Oil slump: No room for complacency
Govt must try to increase oil exploration, production and focus on research in alternative energy sources.

Looking at the pace of bull-run, analysts predicting the reversal even feared that it could cause a major damage to institutions in developed economies with its ripple effects seemingly passed on through the globally integrated network of commerce and trade to other nations. Thanks to the initial spark to the current financial crisis in the form of the subprime crisis which started earlier to the crude market reversal, the crude effect had become a subset of the whole crisis that the global financial institutions are currently facing.
Interestingly, as the crude prices came down and in economies where the effects were immediately passed on, much of the purchasing power had already been washed off due to the credit crisis that had already crippled them and hence could not help build up demand sentiments. This resulted in building up of bearish sentiments in both the physical and derivative markets leading to the reversal of the increasing trend in crude prices with a fall that is steeper than its earlier rise. As the credit and other related bubbles bust, it took the other asset classes on a downward path due to weakening demand sentiments. Crude being one among the commodity asset class, its fall would have definitely provided relief to the policy makers of the largely import dependent emerging economies such as that of China and India. Though the effect of it, particularly in India had not been passed on fully for it to get reflected in other sectors, the prices of other commodities have fallen either due to increased supplies or the weak demand affected by the current financial crisis. Besides, after the elections were over, the government had announced a cautious cut on crude derivative prices by 5%-10%.

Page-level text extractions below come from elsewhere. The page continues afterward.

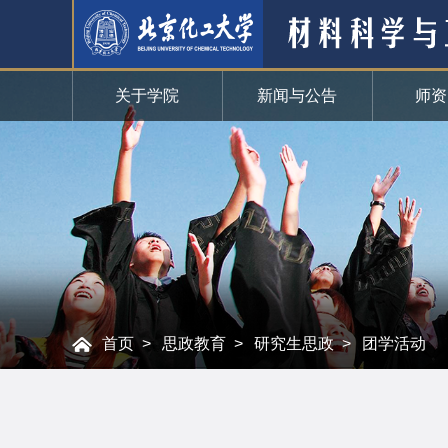
关于学院
新闻与公告
师资
首页
思政教育
研究生思政
团学活动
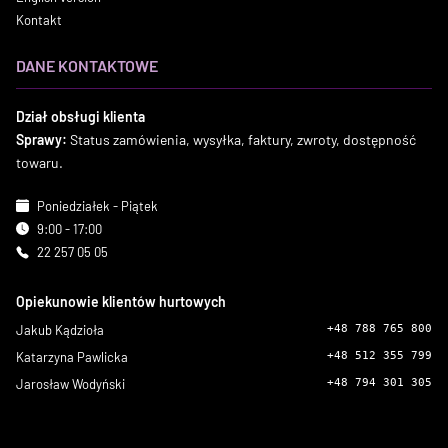
Kontakt
DANE KONTAKTOWE
Dział obsługi klienta
Sprawy:
Status zamówienia, wysyłka, faktury, zwroty, dostępność
towaru.
Poniedziałek - Piątek
9:00 - 17:00
22 257 05 05
Opiekunowie klientów hurtowych
Jakub Kądzioła
+48 788 765 800
Katarzyna Pawlicka
+48 512 355 799
Jarosław Wodyński
+48 794 301 305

Since the issue of cross-border terrorism has hogged all attention, the price cut did not attract much comment. However, there have been public remarks as to the quantum of cut in the media. Setting aside the refining economics that many would feign ignorance about, one should appreciate the recent quantum of reduction if one were to agree with the below analysis. The moot point is that oil prices at the current level can harm the overall oil economy more than it could benefit the importing countries.
As everyone would know, the increase in crude oil production to a large extent is dependent on increased investments in exploration incentivised by higher oil prices. Contrarily, the current low prices had already taken a toll on the Federal Government of Nigeria, the world's seventh largest exporter of crude oil which had presented a deficit budget of Nigerian Niara 800 billion for its 2009 budget with a benchmark of $45 per barrel.

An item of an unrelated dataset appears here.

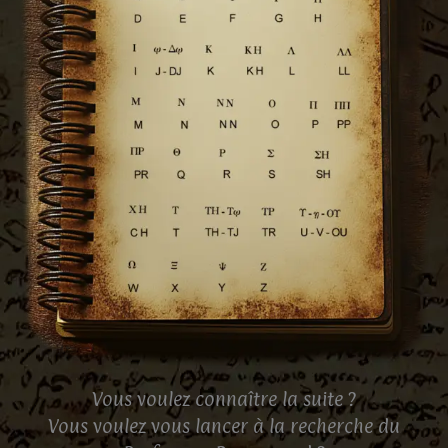
Vous voulez connaître la suite ?
Vous voulez vous lancer à la recherche du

Amongst the top producers, Russia too is facing the perils of its gloomy oil and gas industry. To sustain production, Russia needs to overcome the 'Greenfield challenge', i.e., the need to develop remote and capital-intensive new oil and gas fields in an environment where newly created "national oil and gas champions" are too heavily leveraged with debts. According to estimates (2008-10), Gazprom, the Russian oil and gas major, faces a high probability of its cash flow moving in loss territory by 2009. As a result, now when many of Russia's brownfield oil and gas potential are on the verge of expiring, the development of the greenfield potential to compensate their losses is proving to be difficult as it requires increased capital investment.

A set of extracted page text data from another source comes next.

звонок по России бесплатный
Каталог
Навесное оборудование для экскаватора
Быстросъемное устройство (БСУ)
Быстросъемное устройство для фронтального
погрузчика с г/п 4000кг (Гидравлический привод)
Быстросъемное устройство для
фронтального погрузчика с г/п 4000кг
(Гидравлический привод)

Having been convinced of the implications of current low oil prices to the entire oil economy and taking into account the opposition that the Indian government faces while revising petroleum product prices upward, despite the huge fiscal burden to the exchequer and accumulated losses to the oil companies, it would be unwise to call for further reduction in the administered prices unless the economic situation and the oil prices warrant the same. However, it would be wise if the government strategically tackles the effects of oil price movements through increased participation in overseas exploration, participation in derivative markets, augmentation of domestic production and last but not the least focus on research in alternative energy sources keeping in mind its long payback period.